Keypoint coordinate data

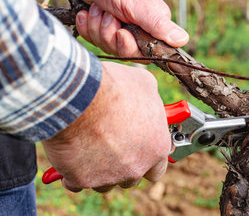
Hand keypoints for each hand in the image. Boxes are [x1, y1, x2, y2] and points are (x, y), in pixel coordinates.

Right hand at [42, 62, 170, 192]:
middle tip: (111, 144)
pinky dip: (72, 172)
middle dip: (122, 164)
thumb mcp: (145, 85)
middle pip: (131, 176)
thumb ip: (150, 101)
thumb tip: (147, 100)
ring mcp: (108, 176)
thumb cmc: (114, 88)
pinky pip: (75, 182)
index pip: (158, 169)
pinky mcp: (81, 179)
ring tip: (89, 145)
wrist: (78, 96)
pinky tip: (71, 156)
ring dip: (98, 169)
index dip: (148, 160)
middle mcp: (136, 167)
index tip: (139, 152)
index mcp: (156, 148)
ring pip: (104, 182)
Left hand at [49, 0, 188, 52]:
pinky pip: (93, 40)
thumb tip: (183, 40)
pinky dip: (86, 25)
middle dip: (110, 34)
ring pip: (107, 46)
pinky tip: (87, 11)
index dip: (130, 46)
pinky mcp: (102, 27)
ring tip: (97, 7)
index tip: (121, 33)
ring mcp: (120, 27)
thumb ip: (158, 24)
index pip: (147, 52)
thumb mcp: (137, 4)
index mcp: (154, 23)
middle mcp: (139, 27)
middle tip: (108, 14)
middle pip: (124, 52)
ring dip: (97, 26)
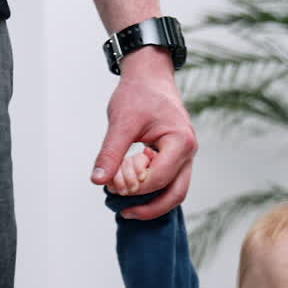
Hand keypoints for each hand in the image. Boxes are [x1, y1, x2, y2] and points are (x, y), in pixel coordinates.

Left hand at [91, 48, 197, 219]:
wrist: (149, 75)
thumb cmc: (139, 93)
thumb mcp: (121, 122)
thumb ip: (110, 152)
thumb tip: (98, 180)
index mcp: (181, 142)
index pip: (160, 177)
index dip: (135, 187)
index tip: (113, 185)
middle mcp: (189, 152)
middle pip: (176, 194)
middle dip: (150, 207)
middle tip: (123, 212)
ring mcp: (185, 156)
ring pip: (175, 191)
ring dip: (151, 201)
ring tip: (126, 205)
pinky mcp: (176, 157)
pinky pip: (169, 182)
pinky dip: (151, 190)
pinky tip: (131, 189)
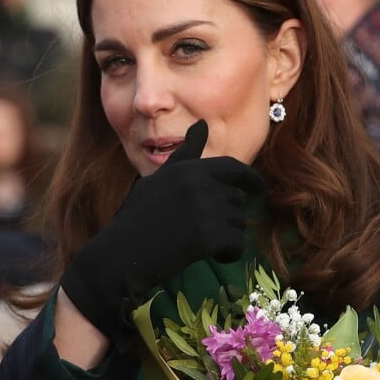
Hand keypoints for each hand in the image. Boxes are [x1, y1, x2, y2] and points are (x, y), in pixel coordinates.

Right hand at [60, 119, 264, 350]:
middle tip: (198, 231)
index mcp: (187, 168)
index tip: (259, 189)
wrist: (120, 254)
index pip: (232, 168)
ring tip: (197, 243)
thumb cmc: (138, 217)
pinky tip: (208, 256)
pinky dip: (228, 253)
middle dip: (225, 217)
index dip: (250, 179)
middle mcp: (198, 182)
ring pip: (237, 223)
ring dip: (225, 236)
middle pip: (235, 201)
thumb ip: (186, 153)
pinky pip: (236, 245)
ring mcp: (204, 208)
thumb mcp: (161, 179)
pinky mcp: (208, 236)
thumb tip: (203, 123)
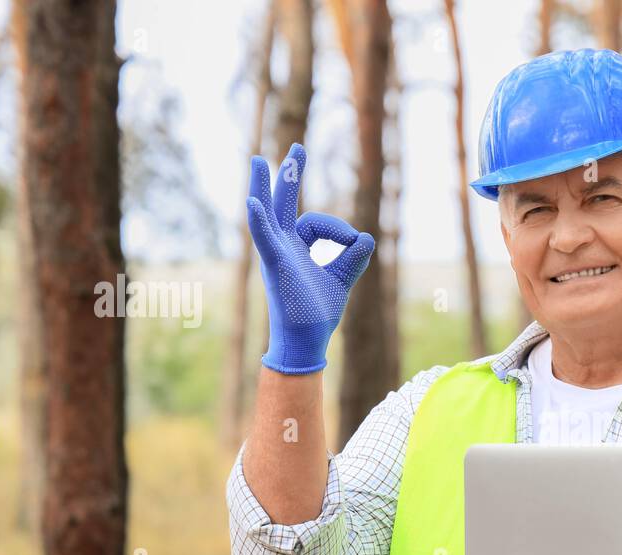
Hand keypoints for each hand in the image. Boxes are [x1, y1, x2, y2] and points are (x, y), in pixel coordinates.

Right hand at [246, 142, 375, 374]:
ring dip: (264, 187)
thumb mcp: (341, 279)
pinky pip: (264, 238)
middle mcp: (281, 246)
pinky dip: (259, 221)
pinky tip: (254, 203)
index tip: (353, 243)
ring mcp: (275, 254)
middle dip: (289, 175)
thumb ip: (354, 258)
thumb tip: (367, 237)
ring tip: (259, 161)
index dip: (338, 229)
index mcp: (295, 247)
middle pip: (282, 203)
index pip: (315, 222)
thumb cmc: (317, 312)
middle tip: (296, 147)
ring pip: (268, 213)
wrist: (306, 340)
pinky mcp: (274, 265)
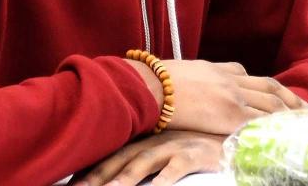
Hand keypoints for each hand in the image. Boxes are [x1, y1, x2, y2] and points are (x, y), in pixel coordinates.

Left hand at [73, 130, 222, 185]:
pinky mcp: (194, 153)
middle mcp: (155, 141)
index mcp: (145, 139)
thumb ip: (148, 156)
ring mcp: (173, 146)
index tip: (70, 185)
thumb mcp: (171, 145)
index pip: (110, 155)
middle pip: (118, 162)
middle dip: (95, 178)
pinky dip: (162, 181)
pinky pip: (175, 169)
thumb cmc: (201, 140)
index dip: (89, 170)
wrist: (236, 128)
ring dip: (122, 181)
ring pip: (140, 165)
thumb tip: (122, 173)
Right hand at [124, 59, 307, 135]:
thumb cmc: (152, 82)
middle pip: (268, 87)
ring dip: (289, 111)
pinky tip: (284, 132)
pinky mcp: (230, 115)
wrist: (149, 86)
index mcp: (216, 69)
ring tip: (303, 120)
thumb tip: (182, 89)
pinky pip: (259, 121)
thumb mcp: (177, 74)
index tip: (276, 93)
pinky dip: (274, 126)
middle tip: (305, 107)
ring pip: (270, 103)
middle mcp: (230, 80)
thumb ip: (190, 81)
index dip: (264, 86)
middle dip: (288, 97)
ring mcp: (233, 96)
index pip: (247, 75)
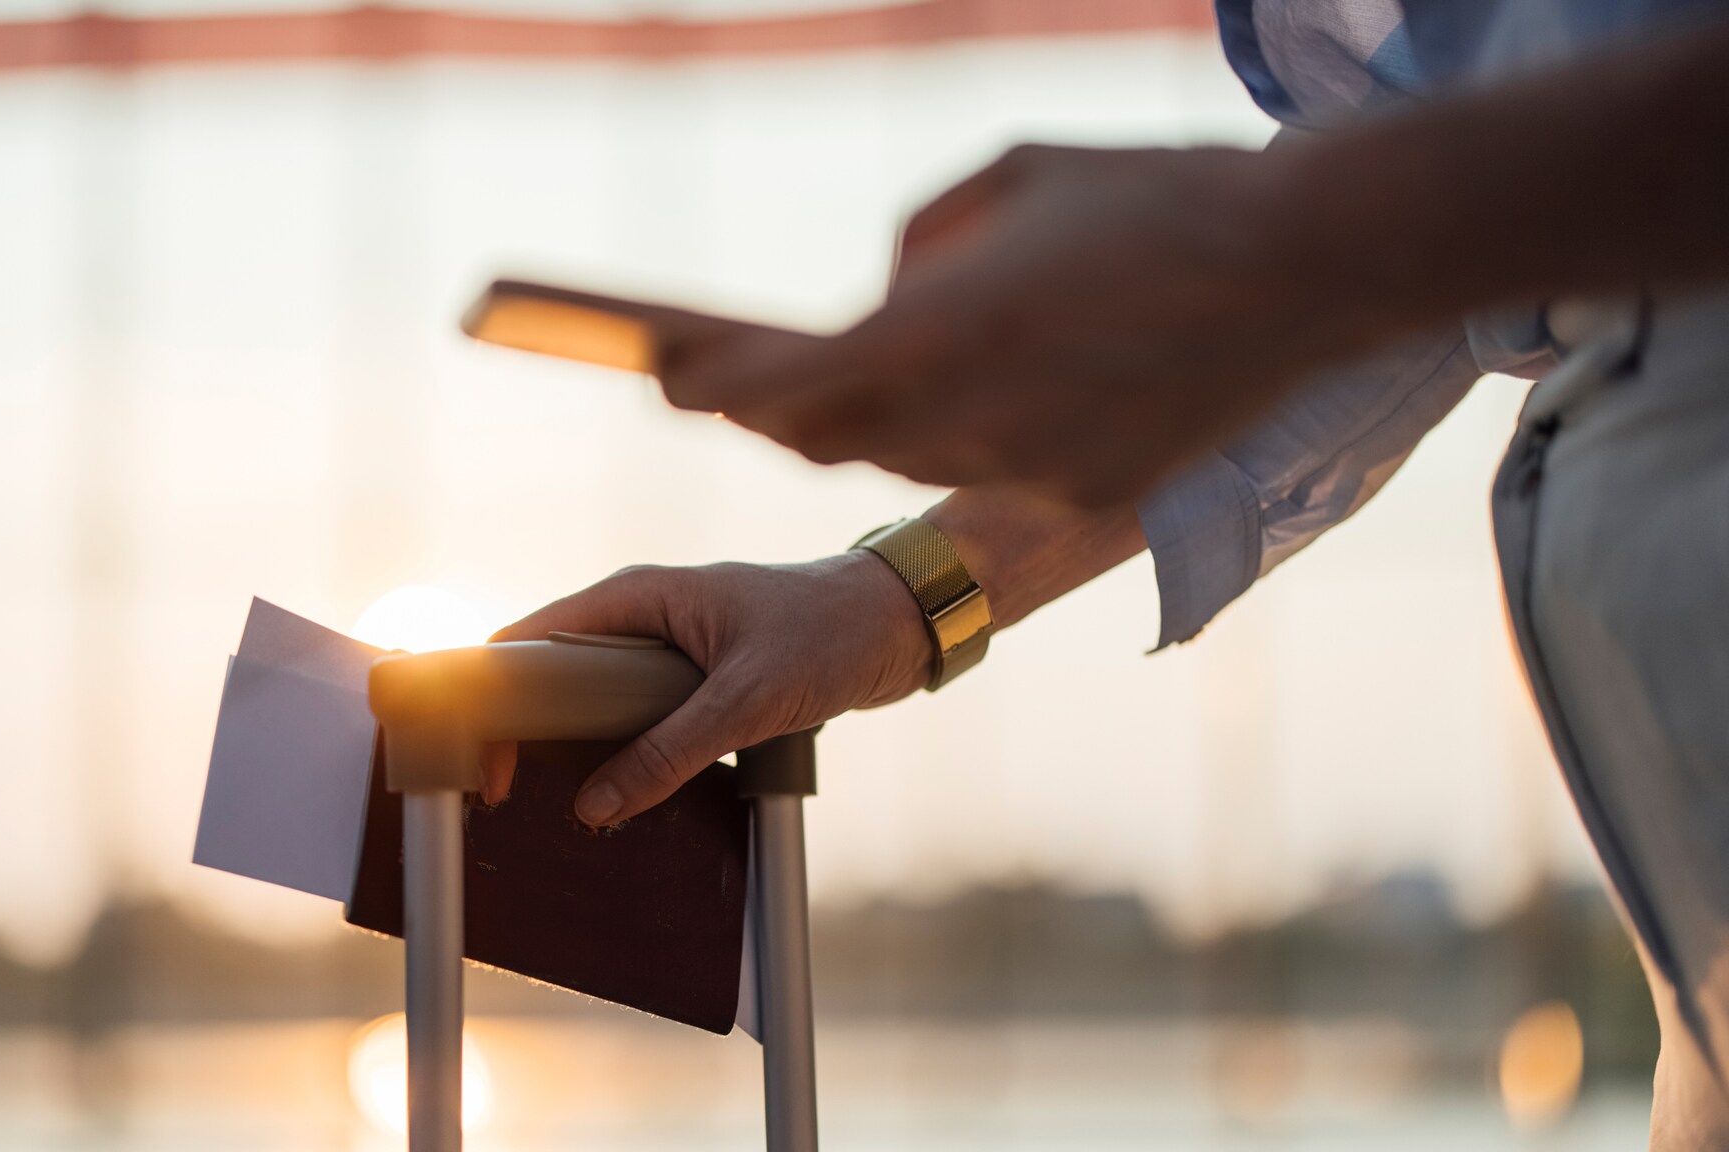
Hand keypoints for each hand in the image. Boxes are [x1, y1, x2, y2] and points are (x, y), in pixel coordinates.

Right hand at [480, 552, 929, 825]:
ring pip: (598, 701)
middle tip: (510, 795)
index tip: (485, 759)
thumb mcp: (746, 700)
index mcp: (638, 596)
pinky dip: (624, 751)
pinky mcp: (695, 678)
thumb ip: (671, 752)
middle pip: (557, 674)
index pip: (533, 640)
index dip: (496, 696)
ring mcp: (668, 647)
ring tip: (554, 804)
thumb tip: (597, 806)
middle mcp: (643, 616)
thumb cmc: (830, 632)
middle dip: (529, 731)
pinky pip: (638, 717)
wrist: (900, 619)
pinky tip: (619, 795)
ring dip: (579, 747)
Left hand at [657, 143, 1415, 505]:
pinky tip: (969, 405)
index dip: (714, 385)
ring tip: (823, 394)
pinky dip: (961, 440)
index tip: (661, 375)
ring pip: (906, 462)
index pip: (791, 379)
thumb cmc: (1155, 193)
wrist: (1312, 265)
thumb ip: (923, 243)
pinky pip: (991, 472)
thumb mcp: (1015, 174)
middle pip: (829, 443)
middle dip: (770, 415)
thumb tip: (881, 299)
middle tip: (716, 389)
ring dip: (860, 430)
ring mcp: (1034, 468)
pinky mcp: (1089, 493)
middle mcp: (979, 414)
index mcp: (949, 323)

§ **Problem statement**: The lines from the start of the data through the line that contains "ring dip: (225, 236)" are to be returned exactly, please, with both ends included and every picture left out.

§ **Exercise response**:
Hand keypoints for each hand in the image. Boxes are [x1, y1, x2, y2] and points are (x, y), in pixel coordinates.

Right hand at [42, 62, 170, 192]:
middle tip: (111, 144)
pinky dip: (72, 172)
middle dip: (122, 164)
thumb mcp: (145, 85)
middle pip: (131, 176)
thumb ip: (150, 101)
thumb tip: (147, 100)
ring mcp: (108, 176)
thumb cmc: (114, 88)
pinky pip: (75, 182)
index pip: (158, 169)
pinky mcp: (81, 179)
ring tip: (89, 145)
wrist: (78, 96)
pinky tip: (71, 156)
ring dip: (98, 169)
index dip: (148, 160)
middle mcp: (136, 167)
index tip: (139, 152)
index mcp: (156, 148)
ring pip: (104, 182)
Left hand at [49, 0, 188, 52]:
pinky pip: (93, 40)
thumb tip: (183, 40)
pinky dip: (86, 25)
middle dip: (110, 34)
ring pip: (107, 46)
pinky tip: (87, 11)
index dip: (130, 46)
pinky mcp: (102, 27)
ring tip: (97, 7)
index tip: (121, 33)
ring mcp: (120, 27)
thumb ip: (158, 24)
index pip: (147, 52)
thumb mcp: (137, 4)
index mcp: (154, 23)
middle mcp: (139, 27)
middle tip: (108, 14)
middle pip: (124, 52)
ring dip: (97, 26)
Hand keypoints for each hand in the image. Boxes are [x1, y1, x2, y2] and points are (x, y), in pixel coordinates.

Left hand at [91, 48, 197, 219]:
wrist: (149, 75)
thumb cmc: (139, 93)
thumb mcp: (121, 122)
thumb ip: (110, 152)
thumb tip: (98, 180)
index mcp: (181, 142)
index pip: (160, 177)
index dip: (135, 187)
index tip: (113, 185)
middle mcp: (189, 152)
middle pip: (176, 194)
middle dip: (150, 207)
middle tip: (123, 212)
ring mcp: (185, 156)
ring pip: (175, 191)
ring dip: (151, 201)
ring tip: (126, 205)
pinky mcp: (176, 157)
pinky pip: (169, 182)
pinky dip: (151, 190)
pinky tip: (131, 189)
Hand keypoints for each hand in the image. Boxes are [x1, y1, x2, y2] and points are (x, y), in pixel coordinates.

Right hand at [60, 119, 264, 350]:
middle tip: (198, 231)
index mcp: (187, 168)
index tip: (259, 189)
wrist: (120, 254)
index pip: (232, 168)
ring tip: (197, 243)
thumb cmc: (138, 217)
pinky tip: (208, 256)
pinky dip: (228, 253)
middle dip: (225, 217)
index dip: (250, 179)
middle mcp: (198, 182)
ring pip: (237, 223)
ring dip: (225, 236)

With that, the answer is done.